The antiwar protests in Washington DC ended on Monday with two symbolic civil disobedience actions at the White House and the Pentagon. 25 people were arrested at the Pentagon while attempting to barricade two entrances and over 400 were arrested at White House (including Cindy Sheehan) during an entirely symbolic action in which participants sat down on Pennsylvania Avenue and refused three police orders to disperse.
Despite the symbolic nature of the civil disobedience at the White House, many of those arrested were held in handcuffs for up to 10 hours. According to reports from arrestees, people were detained for over 12 hours before being charged with a crime and were released in the middle of the night. The United States Park Police’s conduct in handling arrestees led Michigan Congressperson John Conyers to write a letter to the Park Police asking for clarification about arrest policies.

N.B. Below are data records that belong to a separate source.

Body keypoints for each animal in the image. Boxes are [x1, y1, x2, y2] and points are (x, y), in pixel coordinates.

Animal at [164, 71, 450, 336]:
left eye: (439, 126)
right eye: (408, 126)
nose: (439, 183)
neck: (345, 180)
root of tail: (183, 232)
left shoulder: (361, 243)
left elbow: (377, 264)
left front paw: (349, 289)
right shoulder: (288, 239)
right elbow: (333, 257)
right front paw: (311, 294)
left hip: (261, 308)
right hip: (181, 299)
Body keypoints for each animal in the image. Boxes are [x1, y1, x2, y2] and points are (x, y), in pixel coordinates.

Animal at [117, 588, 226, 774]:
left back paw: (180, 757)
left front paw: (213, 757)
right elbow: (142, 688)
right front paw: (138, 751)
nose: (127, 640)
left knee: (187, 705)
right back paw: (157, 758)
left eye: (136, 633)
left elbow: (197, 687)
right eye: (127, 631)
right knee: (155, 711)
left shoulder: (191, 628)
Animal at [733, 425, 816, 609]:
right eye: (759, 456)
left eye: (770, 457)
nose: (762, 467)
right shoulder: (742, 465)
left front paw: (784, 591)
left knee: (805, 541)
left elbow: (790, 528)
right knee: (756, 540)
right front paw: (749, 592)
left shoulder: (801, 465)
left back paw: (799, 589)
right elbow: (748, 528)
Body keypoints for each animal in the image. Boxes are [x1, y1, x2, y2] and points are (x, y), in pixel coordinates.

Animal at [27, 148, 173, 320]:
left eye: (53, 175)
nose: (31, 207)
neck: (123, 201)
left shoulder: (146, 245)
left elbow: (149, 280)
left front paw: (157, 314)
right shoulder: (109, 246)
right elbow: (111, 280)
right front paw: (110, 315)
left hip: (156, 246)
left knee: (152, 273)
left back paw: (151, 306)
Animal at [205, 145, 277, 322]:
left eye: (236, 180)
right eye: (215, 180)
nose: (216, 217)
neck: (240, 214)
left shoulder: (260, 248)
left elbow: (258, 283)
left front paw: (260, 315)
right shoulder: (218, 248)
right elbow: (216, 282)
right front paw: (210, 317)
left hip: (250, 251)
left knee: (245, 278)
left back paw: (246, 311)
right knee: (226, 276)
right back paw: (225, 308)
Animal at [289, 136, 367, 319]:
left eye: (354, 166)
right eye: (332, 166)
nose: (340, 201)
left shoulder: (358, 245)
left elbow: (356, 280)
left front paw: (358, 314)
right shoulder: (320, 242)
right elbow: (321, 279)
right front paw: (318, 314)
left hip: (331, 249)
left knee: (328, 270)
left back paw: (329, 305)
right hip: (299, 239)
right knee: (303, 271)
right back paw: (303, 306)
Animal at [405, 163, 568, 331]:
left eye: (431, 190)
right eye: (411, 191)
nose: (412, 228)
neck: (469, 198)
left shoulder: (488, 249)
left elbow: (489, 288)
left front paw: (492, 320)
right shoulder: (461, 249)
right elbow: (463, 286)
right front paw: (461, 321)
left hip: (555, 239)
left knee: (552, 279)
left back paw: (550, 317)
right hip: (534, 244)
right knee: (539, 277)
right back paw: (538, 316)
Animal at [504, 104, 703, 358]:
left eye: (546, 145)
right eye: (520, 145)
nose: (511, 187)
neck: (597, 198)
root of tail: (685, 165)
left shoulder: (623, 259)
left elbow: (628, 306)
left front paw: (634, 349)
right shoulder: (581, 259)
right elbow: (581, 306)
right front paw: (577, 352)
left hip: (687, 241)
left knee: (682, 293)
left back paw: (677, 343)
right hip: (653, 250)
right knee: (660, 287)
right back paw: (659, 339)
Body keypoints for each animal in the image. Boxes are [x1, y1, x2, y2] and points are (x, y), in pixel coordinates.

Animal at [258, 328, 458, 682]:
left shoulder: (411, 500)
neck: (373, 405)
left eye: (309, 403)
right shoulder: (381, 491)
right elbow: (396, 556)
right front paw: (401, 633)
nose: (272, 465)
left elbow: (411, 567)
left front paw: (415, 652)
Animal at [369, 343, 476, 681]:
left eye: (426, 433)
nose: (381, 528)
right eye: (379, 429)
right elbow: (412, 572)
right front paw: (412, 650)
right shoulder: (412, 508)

Aside from the symbolic actions, there was little other civil disobedience or direct action targeting the occupation of Iraq during the weekend. While a few hundred protestors were able to harass World Bank and International Monetary Fund (IMF) delegates attending the fall meetings of the World Bank and IMF, there was noticeably little participation from the hundreds of thousands people that protested the war a day earlier. This was no doubt due in part to the way the mobilization was organized as national antiwar coalitions rarely organize civil disobedience, and when they do, they generally separate such actions by holding them on different days. On September 24 there was a “black bloc,” but as has frequently been the case over the past few years, it failed to do anything of consequence.